# 67 Lemans - Wagon Coil Springs



## RexInTheCity (Jul 17, 2015)

I'm replacing the coil springs all around on my 67 Lemans and decided to order the wagon springs to raise the rear end a bit. I've seen a few people mention making the same change on their cars and needing shock extensions so the shocks to don't top-out.

Does anyone know what size extension is needed or do I just have to install them and do some measuring?


----------



## rickm (Feb 8, 2012)

Im not sure if the same applies for a '67, because they changed the design of the springs. but a set of convertible rear coils for a '64-'66 coupe or hardtop will raise the car slightly and give it a more aggressive stance without the need to play around with shock travel. I installed a set on my '65 years ago and im happy with them. I did the same to my '64 in the mid '70s. maybe someone with a '67 could advise you on what you need.


----------



## geeteeohguy (Feb 2, 2008)

Be ready for wheel hop.

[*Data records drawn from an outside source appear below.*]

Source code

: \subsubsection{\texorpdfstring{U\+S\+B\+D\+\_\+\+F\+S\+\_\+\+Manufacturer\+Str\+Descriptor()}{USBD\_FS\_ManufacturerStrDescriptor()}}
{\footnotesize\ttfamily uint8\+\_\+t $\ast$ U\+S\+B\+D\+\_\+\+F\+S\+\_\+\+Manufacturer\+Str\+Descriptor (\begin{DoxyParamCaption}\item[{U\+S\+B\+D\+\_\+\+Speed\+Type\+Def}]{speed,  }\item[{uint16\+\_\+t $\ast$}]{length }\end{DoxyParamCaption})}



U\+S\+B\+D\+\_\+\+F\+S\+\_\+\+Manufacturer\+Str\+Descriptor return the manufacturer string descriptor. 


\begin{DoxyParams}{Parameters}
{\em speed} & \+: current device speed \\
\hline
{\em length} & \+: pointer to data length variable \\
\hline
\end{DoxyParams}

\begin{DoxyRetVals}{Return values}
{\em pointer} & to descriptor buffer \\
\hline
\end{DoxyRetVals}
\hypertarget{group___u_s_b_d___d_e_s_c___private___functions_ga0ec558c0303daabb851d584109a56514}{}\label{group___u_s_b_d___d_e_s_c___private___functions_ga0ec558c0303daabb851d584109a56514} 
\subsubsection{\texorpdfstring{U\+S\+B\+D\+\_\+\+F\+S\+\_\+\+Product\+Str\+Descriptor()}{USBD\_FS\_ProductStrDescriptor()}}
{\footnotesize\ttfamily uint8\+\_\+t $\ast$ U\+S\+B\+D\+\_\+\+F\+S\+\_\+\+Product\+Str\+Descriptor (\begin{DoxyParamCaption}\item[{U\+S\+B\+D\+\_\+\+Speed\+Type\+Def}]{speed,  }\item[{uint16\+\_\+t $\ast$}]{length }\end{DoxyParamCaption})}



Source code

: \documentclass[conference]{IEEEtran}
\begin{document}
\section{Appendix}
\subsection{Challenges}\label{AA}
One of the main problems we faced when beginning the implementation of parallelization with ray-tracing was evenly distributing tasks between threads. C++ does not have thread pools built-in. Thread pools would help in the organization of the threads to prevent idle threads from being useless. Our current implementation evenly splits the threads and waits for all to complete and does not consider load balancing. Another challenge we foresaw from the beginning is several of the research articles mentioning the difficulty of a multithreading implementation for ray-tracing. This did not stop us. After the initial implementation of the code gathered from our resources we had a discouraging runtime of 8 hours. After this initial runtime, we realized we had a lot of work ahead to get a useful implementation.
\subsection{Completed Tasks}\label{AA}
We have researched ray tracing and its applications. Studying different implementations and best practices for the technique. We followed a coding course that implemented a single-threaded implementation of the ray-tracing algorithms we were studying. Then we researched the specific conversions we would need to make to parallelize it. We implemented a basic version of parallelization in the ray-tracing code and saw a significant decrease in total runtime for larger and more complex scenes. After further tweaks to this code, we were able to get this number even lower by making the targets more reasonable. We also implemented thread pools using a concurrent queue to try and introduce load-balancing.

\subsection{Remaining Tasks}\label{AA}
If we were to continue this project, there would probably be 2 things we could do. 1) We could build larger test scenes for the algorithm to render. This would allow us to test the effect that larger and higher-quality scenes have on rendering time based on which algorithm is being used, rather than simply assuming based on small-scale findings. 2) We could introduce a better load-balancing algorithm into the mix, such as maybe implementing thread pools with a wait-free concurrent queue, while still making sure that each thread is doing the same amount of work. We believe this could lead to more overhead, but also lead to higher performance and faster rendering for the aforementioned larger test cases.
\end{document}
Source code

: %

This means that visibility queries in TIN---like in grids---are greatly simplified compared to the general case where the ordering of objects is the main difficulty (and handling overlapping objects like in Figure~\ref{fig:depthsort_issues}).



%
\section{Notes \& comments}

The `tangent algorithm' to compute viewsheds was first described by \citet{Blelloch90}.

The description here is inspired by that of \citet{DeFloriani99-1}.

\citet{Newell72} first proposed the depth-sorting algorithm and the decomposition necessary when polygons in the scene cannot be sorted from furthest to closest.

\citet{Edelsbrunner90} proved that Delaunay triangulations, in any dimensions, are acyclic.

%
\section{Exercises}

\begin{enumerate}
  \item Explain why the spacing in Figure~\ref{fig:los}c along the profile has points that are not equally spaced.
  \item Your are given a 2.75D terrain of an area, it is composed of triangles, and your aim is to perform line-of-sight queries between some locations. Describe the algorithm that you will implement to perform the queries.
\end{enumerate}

Cars raised in the rear love to do it.


----------



## RexInTheCity (Jul 17, 2015)

geeteeohguy said:


> Be ready for wheel hop. Cars raised in the rear love to do it.


Under what conditions? Normal city driving or hard take offs?


----------



## geeteeohguy (Feb 2, 2008)

Hard take offs. You can fit no-hop bars and eliminate the hop, though. It can get pretty nasty under power or on wet pavement.


----------



## magnumea (Jul 30, 2015)

I put the wagon springs on my 66 years ago, and it raised it too much (for me). I recall it was at least a couple of inches. The convertible springs that rickm suggested may be better. I put Air Lift bags in my stock springs, plumbed separately with the valves behind the license plate so I can stagger the air for wheel hop or add air if I am going to carry around some of my more rotund buddies. The bags last a few or more years and one will crack, so then you buy another set and replace them one at a time.


----------



## RexInTheCity (Jul 17, 2015)

I'll find out tomorrow if it sits too high atriot:. At least it's a relatively cheap experiment.


----------



## RexInTheCity (Jul 17, 2015)

Took 5 hours and a trip to AutoZone and Sonic but I got the rear springs in. I think the longer springs made lining the shocks up a bit harder. Had one stubborn bolt on both sides that didn't want to line up without a bit of effort.

I'd say I'm up 5-6 inches over the original worn out springs.

Not sure how I like it yet, we'll see what it looks like after I get the front springs in tomorrow.


----------



## rickm (Feb 8, 2012)

not tryin to insult you, but that looks way too high to me. just my opinion. my convertible rear springs bring the wheelwell moulding just to the top of the tire.


----------



## RexInTheCity (Jul 17, 2015)

So was excited to get started this morning and didn't check the part numbers before I got started. Long story short I installed the wrong springs... I'll post new pics when I get it fixed tomorrow.


----------



## RexInTheCity (Jul 17, 2015)

Rear is fixed and looks great now. I took it for a test drive and the bounciness is already way better. I didn't hit the ground when going over a few dips in the road and didn't hear my tail pips scrape when I backed into the garage. Woooo


Front will have to wait a couple more weeks until I get another free weekend. The heat and humidity hit me hard yesterday. I have a ton more respect for mechanics in Texas atriot:


----------



## rickm (Feb 8, 2012)

RexInTheCity said:


> Rear is fixed and looks great now. I took it for a test drive and the bounciness is already way better. I didn't hit the ground when going over a few dips in the road and didn't hear my tail pips scrape when I backed into the garage. Woooo
> 
> 
> Front will have to wait a couple more weeks until I get another free weekend. The heat and humidity hit me hard yesterday. I have a ton more respect for mechanics in Texas atriot:


that looks nice.


----------



## magnumea (Jul 30, 2015)

That's kind of what I remember seeing when I put the wagon springs on mine. I saw some of the GTOs sagging badly over the years in the back with the stock springs but mine never did and I've had the old junker for 40 years. Love that Lemans look - keep it that way.


----------